Há rosas que nascem das pedras [230]



Há rosas que nascem das pedras,
sem água nem sol,
mas que, quando sentem o céu,
passam a ter o pólen dos amantes.

As nossas, surgiram assim,
e foi para elas que criámos a chuva
e que concebemos o seu perfume
regando-as com palavras.

Mas eu fico estranho
quando não há meio de colher as pétalas
com vida na tua boca, porque, assim,
não posso tocar os teus seios.

Quanto anseio por te amar
depois de te beijar com asas de céu
para que as pedras e as sombras
se afastem e eu não padeça…

O que fazer nos intervalos de ti se,
quando toco a tua rosa,
ficas sem corpo e o meu tem de renascer
quando se apaga no teu?



© Jaime Portela, Junho de 2019


quinta-feira, 20 de junho de 2019

Deixemos o amor livre como a onda [229]



Ao amor, no seu perseverante deambular
por curvas não equacionáveis,
não devemos obrigá-lo a acomodar-se,
para que, no seu mar nem sempre chão,
possa emitir o seu lamento ou a sua exaltação.
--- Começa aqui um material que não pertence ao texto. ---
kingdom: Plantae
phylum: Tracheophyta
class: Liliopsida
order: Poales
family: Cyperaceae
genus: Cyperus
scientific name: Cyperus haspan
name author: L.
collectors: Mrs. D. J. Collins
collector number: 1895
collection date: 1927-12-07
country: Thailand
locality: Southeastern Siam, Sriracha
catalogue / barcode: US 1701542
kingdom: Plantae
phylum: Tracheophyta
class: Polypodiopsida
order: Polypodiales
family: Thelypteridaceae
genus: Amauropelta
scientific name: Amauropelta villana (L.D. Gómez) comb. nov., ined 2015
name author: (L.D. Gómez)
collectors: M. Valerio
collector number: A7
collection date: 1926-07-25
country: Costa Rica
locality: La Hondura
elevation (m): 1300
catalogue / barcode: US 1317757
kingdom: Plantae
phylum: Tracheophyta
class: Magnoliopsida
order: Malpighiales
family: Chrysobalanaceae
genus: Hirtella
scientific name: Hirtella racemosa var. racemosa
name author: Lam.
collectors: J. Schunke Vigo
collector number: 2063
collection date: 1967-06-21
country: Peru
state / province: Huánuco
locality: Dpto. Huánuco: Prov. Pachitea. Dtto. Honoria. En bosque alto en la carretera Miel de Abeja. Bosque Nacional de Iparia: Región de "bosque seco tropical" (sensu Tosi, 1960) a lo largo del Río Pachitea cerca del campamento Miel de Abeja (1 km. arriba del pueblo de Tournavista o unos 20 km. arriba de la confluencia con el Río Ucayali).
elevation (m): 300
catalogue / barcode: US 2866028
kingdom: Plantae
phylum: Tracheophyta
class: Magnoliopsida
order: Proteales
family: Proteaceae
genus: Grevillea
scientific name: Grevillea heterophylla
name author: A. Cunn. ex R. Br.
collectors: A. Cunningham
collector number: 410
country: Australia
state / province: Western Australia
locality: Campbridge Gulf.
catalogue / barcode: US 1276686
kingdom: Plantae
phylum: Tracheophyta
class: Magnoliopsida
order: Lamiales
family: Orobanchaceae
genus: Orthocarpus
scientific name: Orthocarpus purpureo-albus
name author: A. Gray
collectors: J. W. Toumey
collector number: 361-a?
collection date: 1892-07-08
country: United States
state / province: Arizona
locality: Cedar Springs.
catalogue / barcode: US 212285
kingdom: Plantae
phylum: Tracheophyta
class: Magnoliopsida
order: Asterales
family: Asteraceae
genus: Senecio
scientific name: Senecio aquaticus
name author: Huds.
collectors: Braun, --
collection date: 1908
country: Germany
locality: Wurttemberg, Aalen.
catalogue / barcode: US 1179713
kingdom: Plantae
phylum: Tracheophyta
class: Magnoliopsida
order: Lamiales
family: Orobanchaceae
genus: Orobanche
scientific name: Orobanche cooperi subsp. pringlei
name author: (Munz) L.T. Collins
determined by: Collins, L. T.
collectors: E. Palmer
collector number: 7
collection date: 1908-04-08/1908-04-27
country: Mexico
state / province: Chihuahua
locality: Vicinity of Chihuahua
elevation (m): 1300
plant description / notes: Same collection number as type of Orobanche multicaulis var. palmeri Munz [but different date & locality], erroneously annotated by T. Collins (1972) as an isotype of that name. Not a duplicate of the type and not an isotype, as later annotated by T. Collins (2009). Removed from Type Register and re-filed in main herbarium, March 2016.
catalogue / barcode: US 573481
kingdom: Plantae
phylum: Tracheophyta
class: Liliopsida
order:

Deixemos o amor livre como a onda
que, ao inútil e utópico propósito de ser colhida,
prossegue, impávida, a sua equação
na lealdade ao ignorado fulcro que a gerou,
resistindo, até, às falaciosas voltas que o vento inventa.

Seja o amor, então, o epicentro da emoção
sem se apartar da razão inexplicável de si próprio
e desfrute das chamas que o seu fogo incita e alimenta
na sua combustão interminável,
porque é nuclear e não vem de um sol que arrefeça.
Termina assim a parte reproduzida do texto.